• **TO DO**
The lines wanted are those in the data below that include "mouse".

Records from a data collection:
# # # #

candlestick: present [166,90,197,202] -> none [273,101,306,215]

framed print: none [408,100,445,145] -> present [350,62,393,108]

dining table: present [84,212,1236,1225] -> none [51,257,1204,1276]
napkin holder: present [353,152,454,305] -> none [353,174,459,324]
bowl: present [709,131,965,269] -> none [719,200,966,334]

# # # #

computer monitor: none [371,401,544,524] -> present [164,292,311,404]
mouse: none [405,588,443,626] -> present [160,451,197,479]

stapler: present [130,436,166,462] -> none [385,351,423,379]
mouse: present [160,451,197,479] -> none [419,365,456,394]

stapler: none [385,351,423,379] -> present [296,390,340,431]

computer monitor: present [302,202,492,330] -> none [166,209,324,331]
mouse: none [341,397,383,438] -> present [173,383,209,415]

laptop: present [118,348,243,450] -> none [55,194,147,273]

# # # #

• **OUTPUT**
mouse: none [405,588,443,626] -> present [160,451,197,479]
mouse: present [160,451,197,479] -> none [419,365,456,394]
mouse: none [341,397,383,438] -> present [173,383,209,415]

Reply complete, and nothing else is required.